Please give back only the lines below from the one containing "micrograph displays no" to the one containing "adenocarcinoma was stained", each repeated word for word, both ends included.
*** MATERIALS PROVIDED Section Begins ***
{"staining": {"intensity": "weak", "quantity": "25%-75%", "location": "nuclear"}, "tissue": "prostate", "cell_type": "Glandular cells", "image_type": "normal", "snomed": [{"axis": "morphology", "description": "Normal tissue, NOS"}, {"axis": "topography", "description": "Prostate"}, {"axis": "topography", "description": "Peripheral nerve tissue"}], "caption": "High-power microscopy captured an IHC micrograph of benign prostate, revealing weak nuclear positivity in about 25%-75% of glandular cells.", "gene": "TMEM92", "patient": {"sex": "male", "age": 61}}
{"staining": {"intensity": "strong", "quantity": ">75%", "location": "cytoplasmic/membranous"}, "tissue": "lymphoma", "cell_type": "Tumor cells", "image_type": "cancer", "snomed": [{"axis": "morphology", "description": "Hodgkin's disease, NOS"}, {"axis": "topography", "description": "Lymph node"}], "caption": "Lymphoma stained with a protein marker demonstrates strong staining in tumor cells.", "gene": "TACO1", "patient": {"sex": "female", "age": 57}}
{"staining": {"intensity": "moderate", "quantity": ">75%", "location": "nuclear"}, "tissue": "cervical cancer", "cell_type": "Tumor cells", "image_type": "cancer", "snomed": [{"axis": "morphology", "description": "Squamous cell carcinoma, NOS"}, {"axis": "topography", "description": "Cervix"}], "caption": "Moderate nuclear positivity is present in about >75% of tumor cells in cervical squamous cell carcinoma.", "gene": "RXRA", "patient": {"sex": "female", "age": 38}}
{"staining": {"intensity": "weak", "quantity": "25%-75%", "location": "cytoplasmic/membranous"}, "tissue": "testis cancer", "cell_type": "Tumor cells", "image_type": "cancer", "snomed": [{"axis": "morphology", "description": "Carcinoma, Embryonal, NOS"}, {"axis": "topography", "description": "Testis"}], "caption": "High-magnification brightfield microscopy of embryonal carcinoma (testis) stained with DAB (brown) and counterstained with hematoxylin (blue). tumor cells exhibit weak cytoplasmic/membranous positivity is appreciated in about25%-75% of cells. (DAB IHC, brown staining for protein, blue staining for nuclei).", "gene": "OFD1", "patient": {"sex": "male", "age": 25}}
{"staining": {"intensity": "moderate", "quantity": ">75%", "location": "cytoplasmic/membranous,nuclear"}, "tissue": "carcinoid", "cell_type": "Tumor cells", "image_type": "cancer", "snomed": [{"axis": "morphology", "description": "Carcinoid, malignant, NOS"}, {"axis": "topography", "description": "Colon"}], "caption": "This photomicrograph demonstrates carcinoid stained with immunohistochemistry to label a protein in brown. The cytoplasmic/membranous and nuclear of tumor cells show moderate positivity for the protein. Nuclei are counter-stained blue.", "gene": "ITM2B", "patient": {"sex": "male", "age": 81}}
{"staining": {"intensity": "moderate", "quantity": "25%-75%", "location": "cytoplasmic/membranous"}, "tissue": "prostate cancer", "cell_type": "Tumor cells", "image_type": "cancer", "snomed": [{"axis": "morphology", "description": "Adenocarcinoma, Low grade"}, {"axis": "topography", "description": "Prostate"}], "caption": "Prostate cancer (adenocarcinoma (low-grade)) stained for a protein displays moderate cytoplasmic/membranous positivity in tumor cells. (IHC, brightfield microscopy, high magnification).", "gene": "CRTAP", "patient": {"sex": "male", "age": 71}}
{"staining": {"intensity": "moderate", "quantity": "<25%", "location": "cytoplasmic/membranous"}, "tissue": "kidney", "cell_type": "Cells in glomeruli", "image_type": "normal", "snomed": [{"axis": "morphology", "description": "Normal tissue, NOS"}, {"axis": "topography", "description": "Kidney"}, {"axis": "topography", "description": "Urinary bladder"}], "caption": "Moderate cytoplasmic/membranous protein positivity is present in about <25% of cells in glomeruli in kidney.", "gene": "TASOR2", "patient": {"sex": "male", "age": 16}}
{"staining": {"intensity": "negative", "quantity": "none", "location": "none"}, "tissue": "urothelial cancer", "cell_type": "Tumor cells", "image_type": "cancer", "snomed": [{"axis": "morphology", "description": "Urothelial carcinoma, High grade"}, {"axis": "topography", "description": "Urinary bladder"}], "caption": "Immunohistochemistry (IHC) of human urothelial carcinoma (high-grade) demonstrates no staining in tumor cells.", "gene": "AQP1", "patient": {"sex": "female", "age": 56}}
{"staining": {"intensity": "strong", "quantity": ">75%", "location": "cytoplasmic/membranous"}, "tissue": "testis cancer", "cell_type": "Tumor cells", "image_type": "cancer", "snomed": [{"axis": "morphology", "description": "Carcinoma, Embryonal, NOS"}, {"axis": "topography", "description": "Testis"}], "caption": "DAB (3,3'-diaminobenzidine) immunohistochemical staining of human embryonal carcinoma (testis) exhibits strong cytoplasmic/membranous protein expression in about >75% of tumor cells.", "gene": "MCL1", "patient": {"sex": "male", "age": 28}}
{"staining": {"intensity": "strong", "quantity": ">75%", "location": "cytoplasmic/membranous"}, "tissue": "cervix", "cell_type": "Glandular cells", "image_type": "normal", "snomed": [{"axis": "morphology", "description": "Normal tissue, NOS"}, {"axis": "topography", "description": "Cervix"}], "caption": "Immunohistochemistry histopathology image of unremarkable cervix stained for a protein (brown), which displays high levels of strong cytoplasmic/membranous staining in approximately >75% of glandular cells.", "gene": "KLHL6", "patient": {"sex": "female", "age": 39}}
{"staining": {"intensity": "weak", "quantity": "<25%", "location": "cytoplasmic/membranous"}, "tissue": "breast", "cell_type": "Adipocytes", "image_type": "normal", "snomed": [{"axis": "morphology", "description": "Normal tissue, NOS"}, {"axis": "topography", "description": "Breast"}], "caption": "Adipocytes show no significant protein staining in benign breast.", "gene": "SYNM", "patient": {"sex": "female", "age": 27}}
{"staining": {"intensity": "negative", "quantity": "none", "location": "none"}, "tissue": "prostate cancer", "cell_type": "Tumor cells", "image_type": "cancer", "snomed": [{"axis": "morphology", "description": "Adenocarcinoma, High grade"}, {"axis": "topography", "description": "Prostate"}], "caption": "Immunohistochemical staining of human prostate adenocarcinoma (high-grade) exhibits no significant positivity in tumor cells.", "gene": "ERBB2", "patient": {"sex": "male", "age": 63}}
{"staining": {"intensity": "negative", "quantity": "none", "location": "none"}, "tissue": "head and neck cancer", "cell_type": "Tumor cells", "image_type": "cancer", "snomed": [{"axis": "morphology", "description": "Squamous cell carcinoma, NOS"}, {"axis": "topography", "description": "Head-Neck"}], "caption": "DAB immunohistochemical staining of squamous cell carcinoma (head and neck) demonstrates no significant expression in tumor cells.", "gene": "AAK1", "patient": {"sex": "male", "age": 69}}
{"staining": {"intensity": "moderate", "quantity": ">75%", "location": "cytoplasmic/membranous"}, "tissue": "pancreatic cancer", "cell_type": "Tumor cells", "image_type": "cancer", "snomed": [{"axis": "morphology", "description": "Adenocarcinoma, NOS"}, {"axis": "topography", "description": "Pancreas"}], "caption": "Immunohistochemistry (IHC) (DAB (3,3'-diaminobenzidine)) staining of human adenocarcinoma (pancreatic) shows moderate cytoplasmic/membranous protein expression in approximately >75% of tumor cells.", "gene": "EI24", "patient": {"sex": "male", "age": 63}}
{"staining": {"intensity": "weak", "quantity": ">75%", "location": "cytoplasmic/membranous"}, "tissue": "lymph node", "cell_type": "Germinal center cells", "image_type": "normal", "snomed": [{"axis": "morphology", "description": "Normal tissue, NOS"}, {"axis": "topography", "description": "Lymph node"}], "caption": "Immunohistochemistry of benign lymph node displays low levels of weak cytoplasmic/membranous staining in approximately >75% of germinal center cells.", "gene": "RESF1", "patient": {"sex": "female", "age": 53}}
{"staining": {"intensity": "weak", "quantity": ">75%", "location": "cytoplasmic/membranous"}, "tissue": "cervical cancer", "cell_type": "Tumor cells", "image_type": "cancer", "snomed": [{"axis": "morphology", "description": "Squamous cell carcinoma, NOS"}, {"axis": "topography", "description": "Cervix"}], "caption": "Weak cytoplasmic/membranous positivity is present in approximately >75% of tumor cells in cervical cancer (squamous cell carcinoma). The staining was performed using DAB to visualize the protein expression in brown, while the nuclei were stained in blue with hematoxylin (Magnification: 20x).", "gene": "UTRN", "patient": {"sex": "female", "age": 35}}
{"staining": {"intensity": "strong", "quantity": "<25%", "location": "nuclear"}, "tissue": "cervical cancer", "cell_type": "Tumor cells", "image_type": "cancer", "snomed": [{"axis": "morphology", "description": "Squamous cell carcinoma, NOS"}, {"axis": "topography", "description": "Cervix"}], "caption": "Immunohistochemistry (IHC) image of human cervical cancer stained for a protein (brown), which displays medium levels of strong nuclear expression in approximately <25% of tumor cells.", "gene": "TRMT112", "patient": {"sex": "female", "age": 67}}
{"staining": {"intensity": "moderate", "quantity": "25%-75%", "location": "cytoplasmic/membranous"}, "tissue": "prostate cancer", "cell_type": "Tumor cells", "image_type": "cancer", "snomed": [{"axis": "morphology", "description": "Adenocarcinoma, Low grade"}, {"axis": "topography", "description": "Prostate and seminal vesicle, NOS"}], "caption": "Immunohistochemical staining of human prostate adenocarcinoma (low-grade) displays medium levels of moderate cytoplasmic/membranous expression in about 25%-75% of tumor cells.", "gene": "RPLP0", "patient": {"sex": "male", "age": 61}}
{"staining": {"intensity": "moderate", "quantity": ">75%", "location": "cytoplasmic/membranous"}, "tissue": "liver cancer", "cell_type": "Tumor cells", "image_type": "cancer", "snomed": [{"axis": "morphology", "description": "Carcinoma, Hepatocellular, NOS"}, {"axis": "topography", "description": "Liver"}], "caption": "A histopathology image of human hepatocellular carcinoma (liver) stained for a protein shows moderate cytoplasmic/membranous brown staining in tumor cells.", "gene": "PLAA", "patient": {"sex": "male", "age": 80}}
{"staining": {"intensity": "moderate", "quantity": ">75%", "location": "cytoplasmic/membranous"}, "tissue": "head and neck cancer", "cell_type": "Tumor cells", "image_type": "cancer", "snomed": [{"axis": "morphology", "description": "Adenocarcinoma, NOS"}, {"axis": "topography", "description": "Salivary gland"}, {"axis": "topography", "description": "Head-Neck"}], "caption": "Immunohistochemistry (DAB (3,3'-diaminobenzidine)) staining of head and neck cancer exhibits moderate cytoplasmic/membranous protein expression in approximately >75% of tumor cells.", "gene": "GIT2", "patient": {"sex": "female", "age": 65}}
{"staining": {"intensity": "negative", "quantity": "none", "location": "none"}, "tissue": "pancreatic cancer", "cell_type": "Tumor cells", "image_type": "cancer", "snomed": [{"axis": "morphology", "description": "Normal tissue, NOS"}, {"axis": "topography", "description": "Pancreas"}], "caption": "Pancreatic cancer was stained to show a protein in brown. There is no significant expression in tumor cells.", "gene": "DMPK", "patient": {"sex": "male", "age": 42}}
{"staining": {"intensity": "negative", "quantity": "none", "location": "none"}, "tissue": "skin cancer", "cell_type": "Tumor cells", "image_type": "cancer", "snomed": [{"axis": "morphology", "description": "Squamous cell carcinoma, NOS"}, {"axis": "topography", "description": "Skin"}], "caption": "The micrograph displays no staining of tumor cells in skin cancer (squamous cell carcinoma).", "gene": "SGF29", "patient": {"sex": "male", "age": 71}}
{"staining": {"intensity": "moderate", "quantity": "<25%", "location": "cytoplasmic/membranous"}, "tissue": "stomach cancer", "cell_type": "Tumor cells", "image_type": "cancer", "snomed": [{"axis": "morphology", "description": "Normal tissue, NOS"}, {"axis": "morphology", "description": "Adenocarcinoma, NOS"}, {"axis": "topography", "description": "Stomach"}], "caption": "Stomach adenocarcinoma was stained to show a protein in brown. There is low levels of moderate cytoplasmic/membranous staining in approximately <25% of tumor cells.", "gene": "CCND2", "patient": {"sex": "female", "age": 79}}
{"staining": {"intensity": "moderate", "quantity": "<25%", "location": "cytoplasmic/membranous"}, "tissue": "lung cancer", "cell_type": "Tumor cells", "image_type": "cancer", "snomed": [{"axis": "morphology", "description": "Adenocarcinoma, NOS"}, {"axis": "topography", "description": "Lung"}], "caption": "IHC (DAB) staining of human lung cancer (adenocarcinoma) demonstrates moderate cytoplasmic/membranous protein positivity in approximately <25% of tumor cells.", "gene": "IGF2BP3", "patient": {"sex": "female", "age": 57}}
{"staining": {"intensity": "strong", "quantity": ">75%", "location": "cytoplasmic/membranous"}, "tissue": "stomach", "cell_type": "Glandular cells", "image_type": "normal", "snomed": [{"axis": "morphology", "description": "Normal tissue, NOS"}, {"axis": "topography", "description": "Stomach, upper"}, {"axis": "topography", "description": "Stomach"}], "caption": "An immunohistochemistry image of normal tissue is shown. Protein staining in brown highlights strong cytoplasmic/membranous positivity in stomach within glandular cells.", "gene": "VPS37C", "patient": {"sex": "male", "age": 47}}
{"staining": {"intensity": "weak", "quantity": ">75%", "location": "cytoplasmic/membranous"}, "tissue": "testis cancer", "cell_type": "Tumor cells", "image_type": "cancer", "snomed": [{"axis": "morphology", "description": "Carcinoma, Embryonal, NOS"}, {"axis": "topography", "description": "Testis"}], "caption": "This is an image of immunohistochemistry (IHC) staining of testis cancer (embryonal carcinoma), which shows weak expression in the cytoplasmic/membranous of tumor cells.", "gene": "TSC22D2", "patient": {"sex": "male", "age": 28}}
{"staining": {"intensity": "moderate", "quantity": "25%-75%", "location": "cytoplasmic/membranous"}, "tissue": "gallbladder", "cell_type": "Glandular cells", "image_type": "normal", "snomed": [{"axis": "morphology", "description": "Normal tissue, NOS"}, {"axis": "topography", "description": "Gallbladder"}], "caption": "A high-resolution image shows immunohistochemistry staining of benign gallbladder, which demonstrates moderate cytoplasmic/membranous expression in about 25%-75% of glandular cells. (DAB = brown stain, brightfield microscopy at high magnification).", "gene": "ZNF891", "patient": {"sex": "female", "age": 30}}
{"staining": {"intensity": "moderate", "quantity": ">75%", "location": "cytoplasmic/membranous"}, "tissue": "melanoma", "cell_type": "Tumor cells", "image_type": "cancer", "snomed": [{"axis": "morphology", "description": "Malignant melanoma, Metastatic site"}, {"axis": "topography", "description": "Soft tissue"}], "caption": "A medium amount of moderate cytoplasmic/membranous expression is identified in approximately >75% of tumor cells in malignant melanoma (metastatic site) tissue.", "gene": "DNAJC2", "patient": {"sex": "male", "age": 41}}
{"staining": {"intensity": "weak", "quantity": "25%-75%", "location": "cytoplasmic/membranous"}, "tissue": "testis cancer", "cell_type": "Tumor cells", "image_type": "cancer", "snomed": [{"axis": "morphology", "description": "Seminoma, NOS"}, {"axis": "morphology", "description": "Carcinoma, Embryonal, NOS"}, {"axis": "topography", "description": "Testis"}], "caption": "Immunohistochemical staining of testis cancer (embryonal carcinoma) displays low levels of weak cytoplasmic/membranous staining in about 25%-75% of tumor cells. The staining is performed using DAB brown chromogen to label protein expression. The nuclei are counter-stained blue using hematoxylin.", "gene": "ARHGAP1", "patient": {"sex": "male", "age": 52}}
*** MATERIALS PROVIDED Section Ends ***
### WORKED SOLUTION
{"staining": {"intensity": "negative", "quantity": "none", "location": "none"}, "tissue": "skin cancer", "cell_type": "Tumor cells", "image_type": "cancer", "snomed": [{"axis": "morphology", "description": "Squamous cell carcinoma, NOS"}, {"axis": "topography", "description": "Skin"}], "caption": "The micrograph displays no staining of tumor cells in skin cancer (squamous cell carcinoma).", "gene": "SGF29", "patient": {"sex": "male", "age": 71}}
{"staining": {"intensity": "moderate", "quantity": "<25%", "location": "cytoplasmic/membranous"}, "tissue": "stomach cancer", "cell_type": "Tumor cells", "image_type": "cancer", "snomed": [{"axis": "morphology", "description": "Normal tissue, NOS"}, {"axis": "morphology", "description": "Adenocarcinoma, NOS"}, {"axis": "topography", "description": "Stomach"}], "caption": "Stomach adenocarcinoma was stained to show a protein in brown. There is low levels of moderate cytoplasmic/membranous staining in approximately <25% of tumor cells.", "gene": "CCND2", "patient": {"sex": "female", "age": 79}}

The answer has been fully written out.